Problem to work on. Faithfully repeat each entry below, minus the pictures.

(Data extracted from a collection)
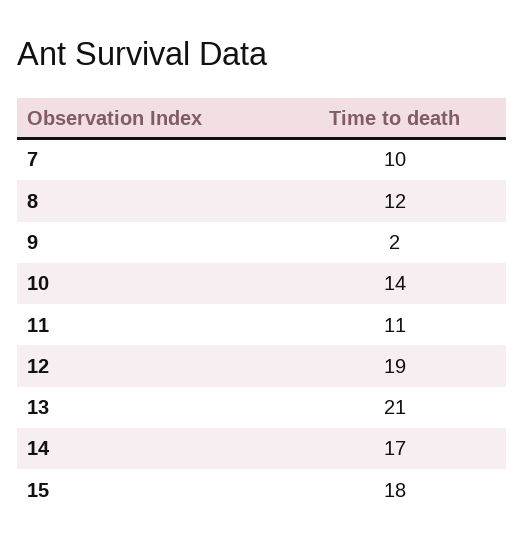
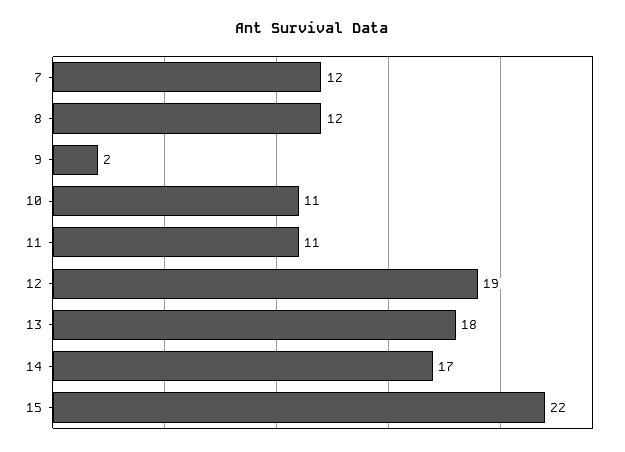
  {
-   "7": 10,
+   "7": 12,
    "8": 12,
    "9": 2,
-   "10": 14,
+   "10": 11,
    "11": 11,
    "12": 19,
-   "13": 21,
+   "13": 18,
    "14": 17,
-   "15": 18
+   "15": 22
  }

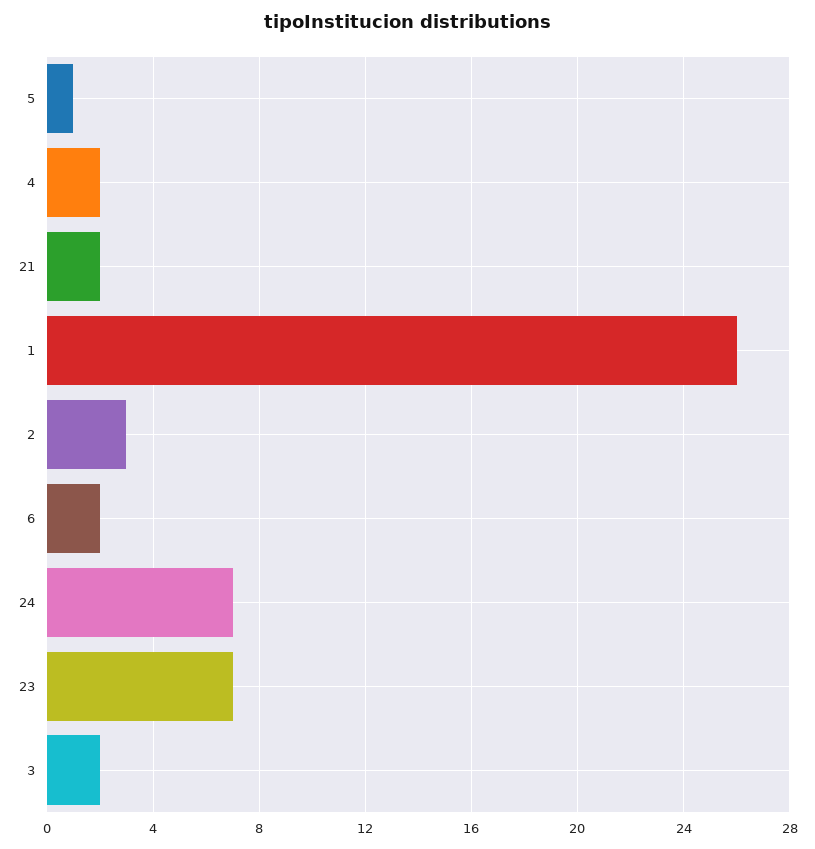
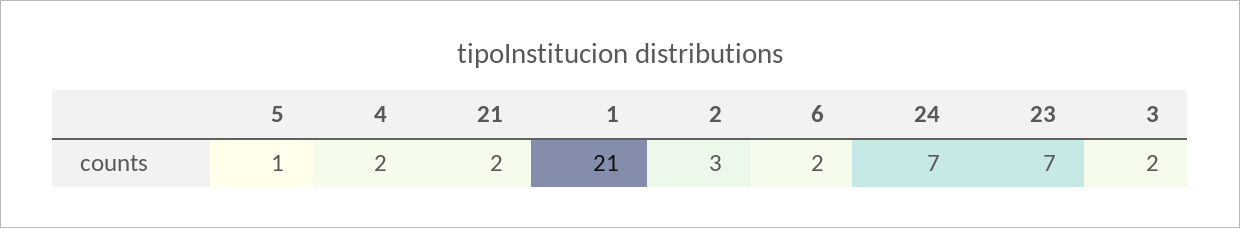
  {
    "5": 1,
    "4": 2,
    "21": 2,
-   "1": 26,
+   "1": 21,
    "2": 3,
    "6": 2,
    "24": 7,
    "23": 7,
    "3": 2
  }

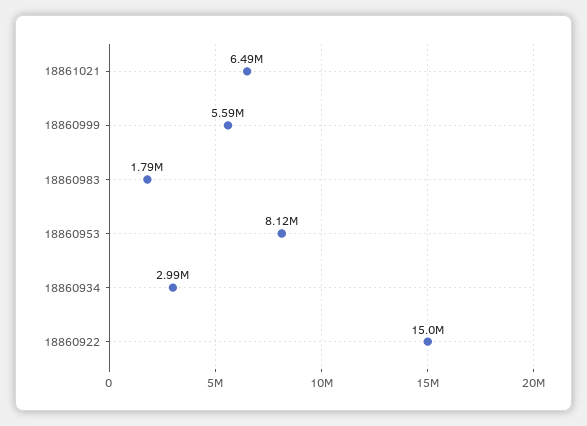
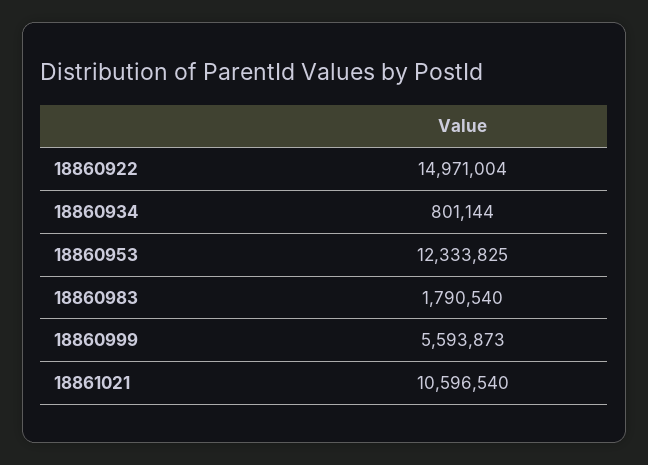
  {
-   "18861021": 6490000,
+   "18861021": 10596540,
    "18860999": 5593873,
    "18860983": 1790540,
-   "18860953": 8120000,
+   "18860953": 12333825,
-   "18860934": 2990000,
+   "18860934": 801144,
    "18860922": 14971004
  }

Exercise response.
  {
-   "7": 10,
+   "7": 12,
    "8": 12,
    "9": 2,
-   "10": 14,
+   "10": 11,
    "11": 11,
    "12": 19,
-   "13": 21,
+   "13": 18,
    "14": 17,
-   "15": 18
+   "15": 22
  }

  {
    "5": 1,
    "4": 2,
    "21": 2,
-   "1": 26,
+   "1": 21,
    "2": 3,
    "6": 2,
    "24": 7,
    "23": 7,
    "3": 2
  }

  {
-   "18861021": 6490000,
+   "18861021": 10596540,
    "18860999": 5593873,
    "18860983": 1790540,
-   "18860953": 8120000,
+   "18860953": 12333825,
-   "18860934": 2990000,
+   "18860934": 801144,
    "18860922": 14971004
  }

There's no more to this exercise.